Potenziell autoaggressive T-Zellen hat jeder Mensch, doch sind die Zellen in der Regel lebenslang inaktiv. Bei manchen Menschen wird jedoch das pathogene Potenzial dieser Zellen geweckt – es kommt zum Ausbruch der MS. Den Grund für diese Aktivierung vermuten Wissenschaftler in einer Kombination aus Genetik und Umweltfaktoren. „Wir kennen mittlerweile mehr als 200 Gene, die den Menschen für eine MS-Erkrankung empfänglich machen“, erklärte Wekerle. Damit es zum Ausbruch komme, brauche es jedoch einen Auslöser.
Die Grundidee der Studie war der Vergleich der Darmflora eineiiger Zwillingspaare. In seltenen Fällen haben MS-Patienten eineiige Zwillingsgeschwister, wobei in den meisten dieser Fälle nur ein Zwilling an MS erkrankt, während der andere gesund ist. Dies ist ein Hinweis dafür, dass bei der MS-Entstehung andere als nur genetische Faktoren wirksam sind.

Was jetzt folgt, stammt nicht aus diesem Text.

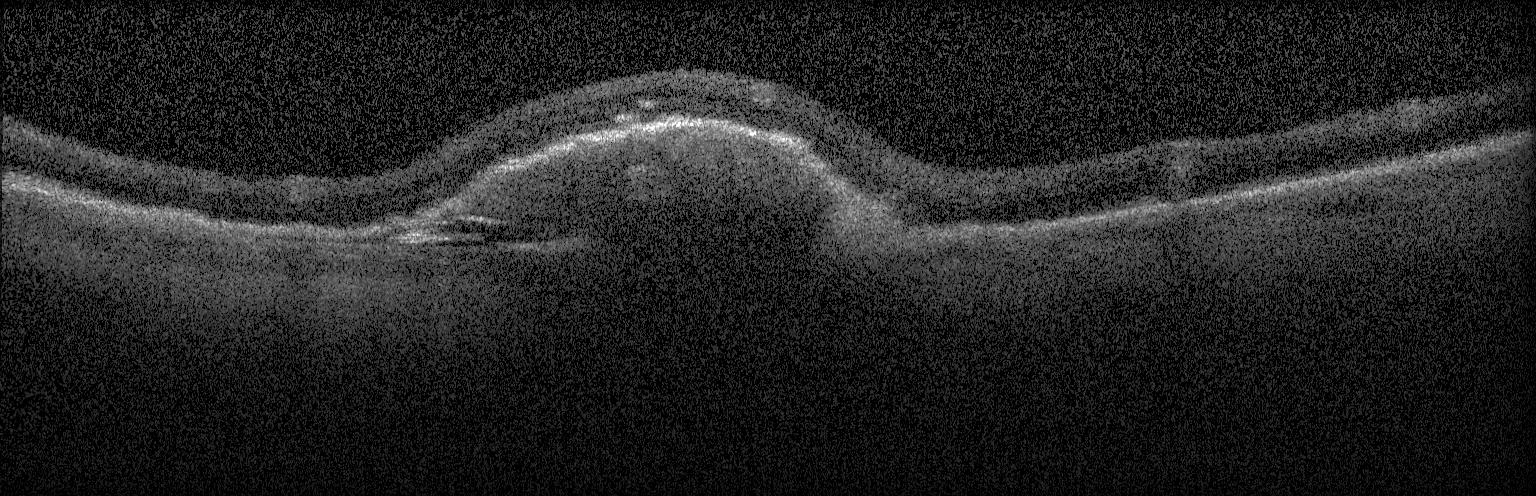

Optical coherence tomography B-scan, instrument: Heidelberg Spectralis, spectral-domain OCT — Finding: a choroidal neovascular membrane.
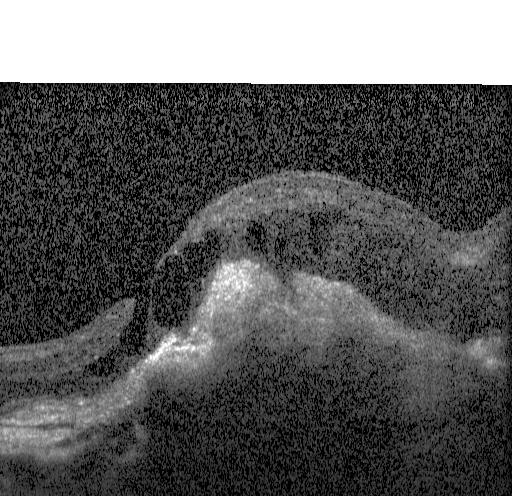 A choroidal neovascular membrane.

Im Rahmen des Kooperationsprojekts rekrutierten Lisa Ann Gerdes, Reinhard Hohlfeld und ihre Kollegen vom Institut für Klinische Neuroimmunologie der Universität München deutschlandweit eine Kohorte von mittlerweile mehr als 50 eineiigen Zwillingspaaren, bei denen jeweils ein Zwilling an MS erkrankt ist. Bei ihnen wollten die Forscher MS-relevante Unterschiede der Darmflora aufdecken.

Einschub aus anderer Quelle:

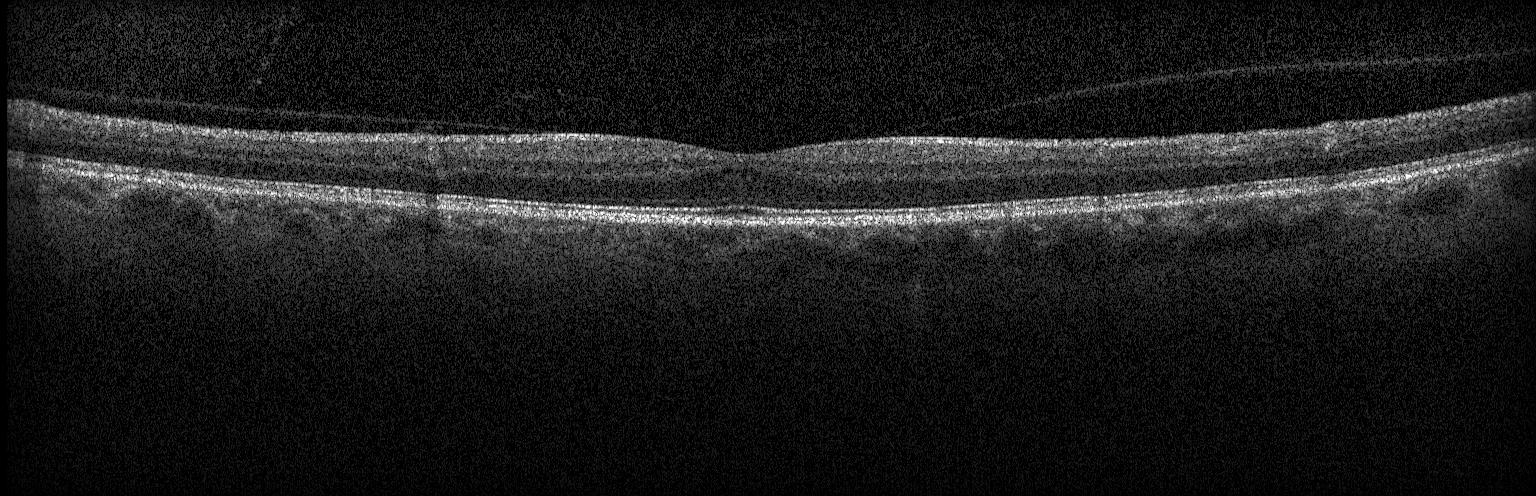
Heidelberg Spectralis · optical coherence tomography scan · spectral-domain OCT · horizontal scan through the fovea
This B-scan demonstrates no choroidal neovascularization, no diabetic macular edema, and no drusen.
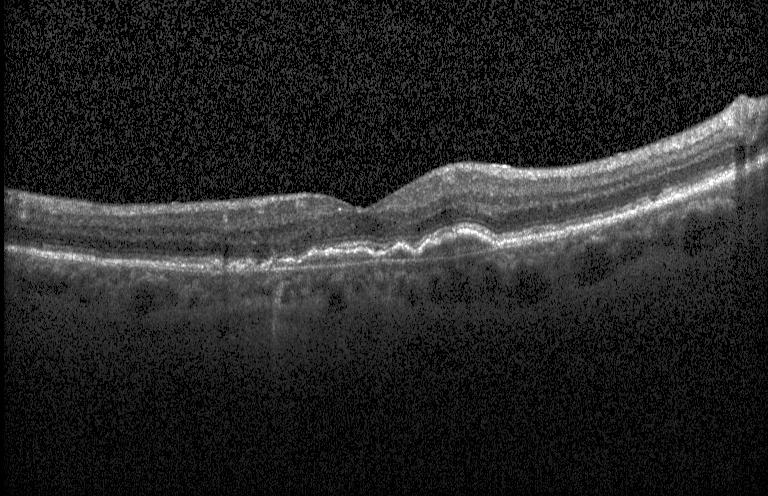
Optical coherence tomography B-scan. Assessment: a choroidal neovascular membrane.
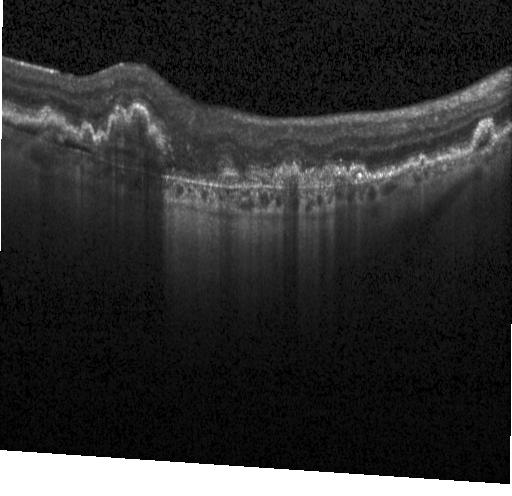

Instrument: Heidelberg Spectralis. Retinal OCT B-scan. Fovea-centered. SD-OCT — Impression: a choroidal neovascular membrane.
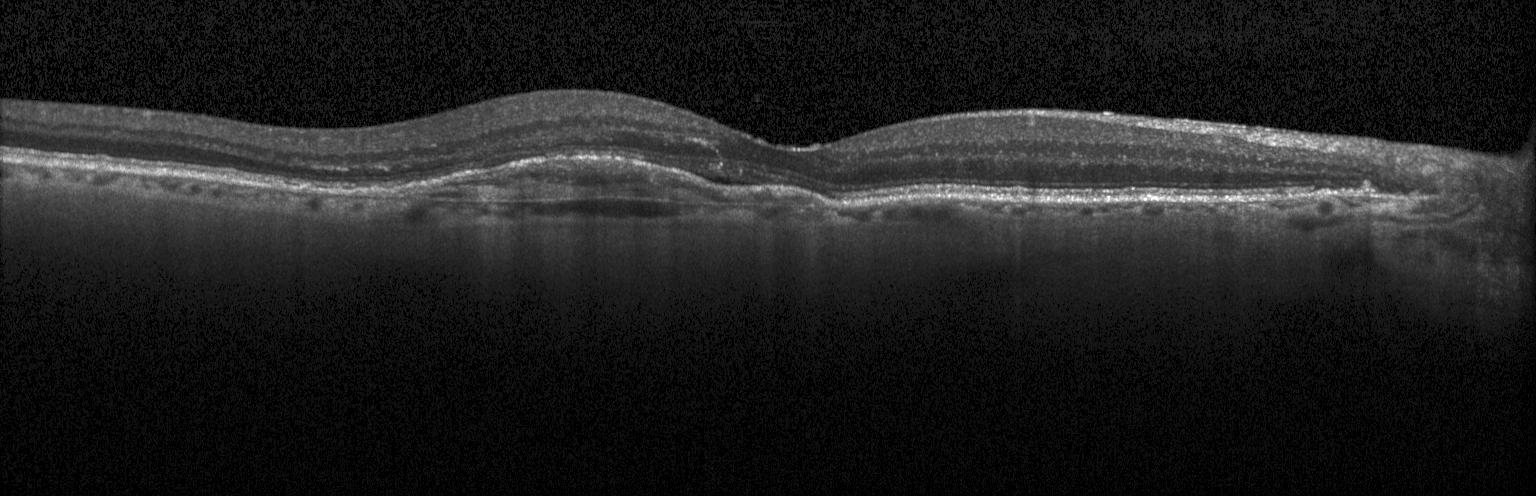 OCT line scan. Spectral-domain OCT. Instrument: Heidelberg Spectralis. Through the macula — Diagnosis: a choroidal neovascular membrane.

Unter anderem impften sie dazu genetisch veränderte Mäuse mit den jeweiligen menschlichen Mikrobiomen. Tiere, die Darmfloraproben der MS-kranken Zwillinge bekamen, erkrankten zu fast hundert Prozent an der MS-ähnlichen Hirnentzündung. Die Untersuchungen bestätigten damit laut Arbeitsgruppe, dass Bestandteile der Darmflora von MS-Patienten eine funktionelle Rolle bei der T-Zellaktivierung spielen und somit ein Auslöser für die MS beim Menschen sein könnten.
„Nun kommt es darauf an, die in Frage kommenden Mikroorganismen weiter einzugrenzen und zu untersuchen“, so Wekerle. Es sei allerdings offen, ob und welche Diagnose- und Therapieverfahren daraus entstehen könnten, betonte er.